Written problem 1 – Decide whether each statement agrees with the passage on object detection, answering yes or no and quoting the deciding words: (a) medium objects are defined as 32 to 96 pixels; (b) Xu et al. performed segmentation through geographic information template matching; (c) traditional approaches mostly rely on features learned by deep networks.

── Selection

In general, we define the type of objects as follows: tiny objects are <16 pixels, small objects are 16~32 pixels, medium objects are 32~96 pixels and large objects are >96 pixels. Much research has been conducted to improve the performance of object detection, which can be roughly divided into traditional methods and deep learning-based methods. Specifically, traditional approaches mostly rely on prior information and handcrafted features to extract and classify regions of interest. Taking ship detection as an example, Gang et al. [15] presented a harbor-based method based on the assumption that the harbor layout is relatively stable. This method uses geographic information template matching technology to complete sea-land segmentation. Xu et al. [16] utilized a special threshold for segmentation, because the gray values and distributions of sea and land are usually different. Geometric features (e.g., aspect ratios and edge contours) and statistical features (e.g., HoG [17], LBP [18] and SIFT [19]) are adopted to represent candidate reigons, and classifiers (e.g., SVM [20] and AdaBoost [21]) are exploited to distinguish them.

────
── Data to use

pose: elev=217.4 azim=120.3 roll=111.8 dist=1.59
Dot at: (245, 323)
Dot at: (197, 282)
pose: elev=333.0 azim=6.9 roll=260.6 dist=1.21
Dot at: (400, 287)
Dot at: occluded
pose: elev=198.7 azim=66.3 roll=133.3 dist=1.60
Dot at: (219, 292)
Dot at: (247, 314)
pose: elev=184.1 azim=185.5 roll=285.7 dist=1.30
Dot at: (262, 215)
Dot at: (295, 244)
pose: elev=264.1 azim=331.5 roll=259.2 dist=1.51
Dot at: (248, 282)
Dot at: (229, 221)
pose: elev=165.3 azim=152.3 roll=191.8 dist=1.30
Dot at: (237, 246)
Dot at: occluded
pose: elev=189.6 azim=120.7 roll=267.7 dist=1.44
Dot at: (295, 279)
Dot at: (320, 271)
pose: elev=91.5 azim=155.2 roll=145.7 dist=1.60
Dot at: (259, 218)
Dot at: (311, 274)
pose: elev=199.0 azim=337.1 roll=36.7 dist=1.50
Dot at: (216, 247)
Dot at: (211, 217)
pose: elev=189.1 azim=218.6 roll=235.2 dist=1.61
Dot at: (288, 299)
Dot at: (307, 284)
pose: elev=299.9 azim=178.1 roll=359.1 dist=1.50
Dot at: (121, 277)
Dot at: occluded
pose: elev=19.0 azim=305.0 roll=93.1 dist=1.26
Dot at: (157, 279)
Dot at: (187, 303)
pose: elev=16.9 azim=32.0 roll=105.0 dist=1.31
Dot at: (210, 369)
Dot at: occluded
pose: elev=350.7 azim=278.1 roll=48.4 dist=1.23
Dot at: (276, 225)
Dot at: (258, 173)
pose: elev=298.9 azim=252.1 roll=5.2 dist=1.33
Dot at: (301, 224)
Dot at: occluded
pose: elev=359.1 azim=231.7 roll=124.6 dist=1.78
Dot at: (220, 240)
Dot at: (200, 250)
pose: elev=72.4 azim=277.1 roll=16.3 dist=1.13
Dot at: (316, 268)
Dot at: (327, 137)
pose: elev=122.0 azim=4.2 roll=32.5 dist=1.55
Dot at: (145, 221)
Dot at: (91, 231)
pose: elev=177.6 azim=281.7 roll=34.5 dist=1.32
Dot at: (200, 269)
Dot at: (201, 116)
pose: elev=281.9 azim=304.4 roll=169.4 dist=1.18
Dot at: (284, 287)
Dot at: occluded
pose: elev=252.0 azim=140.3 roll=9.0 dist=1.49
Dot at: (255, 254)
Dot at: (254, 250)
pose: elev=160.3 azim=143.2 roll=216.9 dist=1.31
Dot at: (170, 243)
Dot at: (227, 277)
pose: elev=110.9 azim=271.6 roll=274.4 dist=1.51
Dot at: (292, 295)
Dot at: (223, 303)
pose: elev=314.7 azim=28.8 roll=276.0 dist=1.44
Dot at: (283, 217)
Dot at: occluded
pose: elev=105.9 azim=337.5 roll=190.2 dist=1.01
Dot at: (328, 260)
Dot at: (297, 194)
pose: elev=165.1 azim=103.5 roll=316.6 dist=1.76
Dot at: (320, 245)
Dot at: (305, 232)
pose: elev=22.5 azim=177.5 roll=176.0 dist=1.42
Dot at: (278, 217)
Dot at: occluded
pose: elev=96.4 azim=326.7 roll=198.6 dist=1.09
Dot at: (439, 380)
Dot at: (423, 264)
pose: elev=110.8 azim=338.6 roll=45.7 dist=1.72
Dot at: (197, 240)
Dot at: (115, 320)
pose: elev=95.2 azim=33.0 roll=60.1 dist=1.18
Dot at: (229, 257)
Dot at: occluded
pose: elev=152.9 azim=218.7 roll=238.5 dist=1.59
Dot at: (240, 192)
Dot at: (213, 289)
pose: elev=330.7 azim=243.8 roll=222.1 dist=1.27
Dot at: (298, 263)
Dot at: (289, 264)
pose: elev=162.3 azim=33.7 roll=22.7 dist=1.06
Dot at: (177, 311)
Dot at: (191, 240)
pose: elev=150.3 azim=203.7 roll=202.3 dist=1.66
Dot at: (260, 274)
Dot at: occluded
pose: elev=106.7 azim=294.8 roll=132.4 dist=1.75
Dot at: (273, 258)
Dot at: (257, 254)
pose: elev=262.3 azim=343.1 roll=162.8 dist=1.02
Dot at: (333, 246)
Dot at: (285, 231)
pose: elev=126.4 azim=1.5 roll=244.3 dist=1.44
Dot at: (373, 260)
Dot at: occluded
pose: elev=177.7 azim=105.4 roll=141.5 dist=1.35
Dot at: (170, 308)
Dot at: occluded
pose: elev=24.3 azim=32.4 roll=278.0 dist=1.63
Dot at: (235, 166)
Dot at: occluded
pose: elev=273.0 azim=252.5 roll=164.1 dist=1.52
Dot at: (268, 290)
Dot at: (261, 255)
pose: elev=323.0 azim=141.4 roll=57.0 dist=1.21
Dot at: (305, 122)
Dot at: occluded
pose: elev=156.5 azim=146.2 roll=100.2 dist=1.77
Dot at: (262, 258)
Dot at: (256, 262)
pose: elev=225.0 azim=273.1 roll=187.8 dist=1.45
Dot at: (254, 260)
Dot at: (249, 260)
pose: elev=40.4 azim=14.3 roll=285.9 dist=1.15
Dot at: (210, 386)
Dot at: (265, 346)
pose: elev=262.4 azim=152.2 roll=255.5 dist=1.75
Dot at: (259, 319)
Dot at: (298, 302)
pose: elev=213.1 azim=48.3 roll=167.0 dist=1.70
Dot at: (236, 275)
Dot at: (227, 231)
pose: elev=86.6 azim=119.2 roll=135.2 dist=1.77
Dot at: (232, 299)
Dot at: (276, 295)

────

Written problem 2 – Retype the part of the records that opens with the line containing "pose: elev=106.7 azim=294.8" and closes with the final line of the records, both ends included.

Expected answer 1 –
(a) Yes: "medium objects are 32~96 pixels"
(b) No: "Xu et al. [16] utilized a special threshold for segmentation"
(c) No: "traditional approaches mostly rely on prior information and handcrafted features"

Expected answer 2 –
pose: elev=106.7 azim=294.8 roll=132.4 dist=1.75
Dot at: (273, 258)
Dot at: (257, 254)
pose: elev=262.3 azim=343.1 roll=162.8 dist=1.02
Dot at: (333, 246)
Dot at: (285, 231)
pose: elev=126.4 azim=1.5 roll=244.3 dist=1.44
Dot at: (373, 260)
Dot at: occluded
pose: elev=177.7 azim=105.4 roll=141.5 dist=1.35
Dot at: (170, 308)
Dot at: occluded
pose: elev=24.3 azim=32.4 roll=278.0 dist=1.63
Dot at: (235, 166)
Dot at: occluded
pose: elev=273.0 azim=252.5 roll=164.1 dist=1.52
Dot at: (268, 290)
Dot at: (261, 255)
pose: elev=323.0 azim=141.4 roll=57.0 dist=1.21
Dot at: (305, 122)
Dot at: occluded
pose: elev=156.5 azim=146.2 roll=100.2 dist=1.77
Dot at: (262, 258)
Dot at: (256, 262)
pose: elev=225.0 azim=273.1 roll=187.8 dist=1.45
Dot at: (254, 260)
Dot at: (249, 260)
pose: elev=40.4 azim=14.3 roll=285.9 dist=1.15
Dot at: (210, 386)
Dot at: (265, 346)
pose: elev=262.4 azim=152.2 roll=255.5 dist=1.75
Dot at: (259, 319)
Dot at: (298, 302)
pose: elev=213.1 azim=48.3 roll=167.0 dist=1.70
Dot at: (236, 275)
Dot at: (227, 231)
pose: elev=86.6 azim=119.2 roll=135.2 dist=1.77
Dot at: (232, 299)
Dot at: (276, 295)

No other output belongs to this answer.